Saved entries
════════════════════

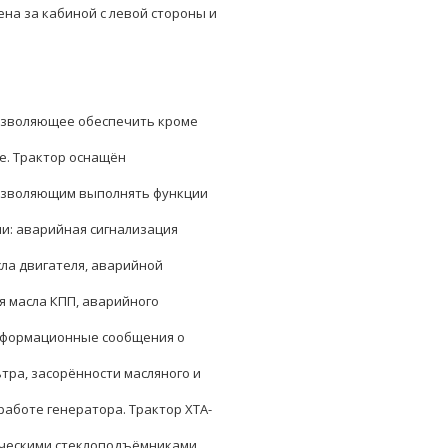
на за кабиной с левой стороны и
позволяющее обеспечить кроме
е. Трактор оснащён
озволяющим выполнять функции
и: аварийная сигнализация
ла двигателя, аварийной
 масла КПП, аварийного
информационные сообщения о
тра, засорённости масляного и
работе генератора. Трактор ХТА-
ическими стеклоподъёмниками,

════════════════════

__TASK__. Repeat the text of the records without changes, from the beginning of the records through the line containing "тра, засорённости масляного и", including both ends. Leave the pictures out of your answer.

__FINAL ANSWER__.
на за кабиной с левой стороны и
позволяющее обеспечить кроме
е. Трактор оснащён
озволяющим выполнять функции
и: аварийная сигнализация
ла двигателя, аварийной
 масла КПП, аварийного
информационные сообщения о
тра, засорённости масляного и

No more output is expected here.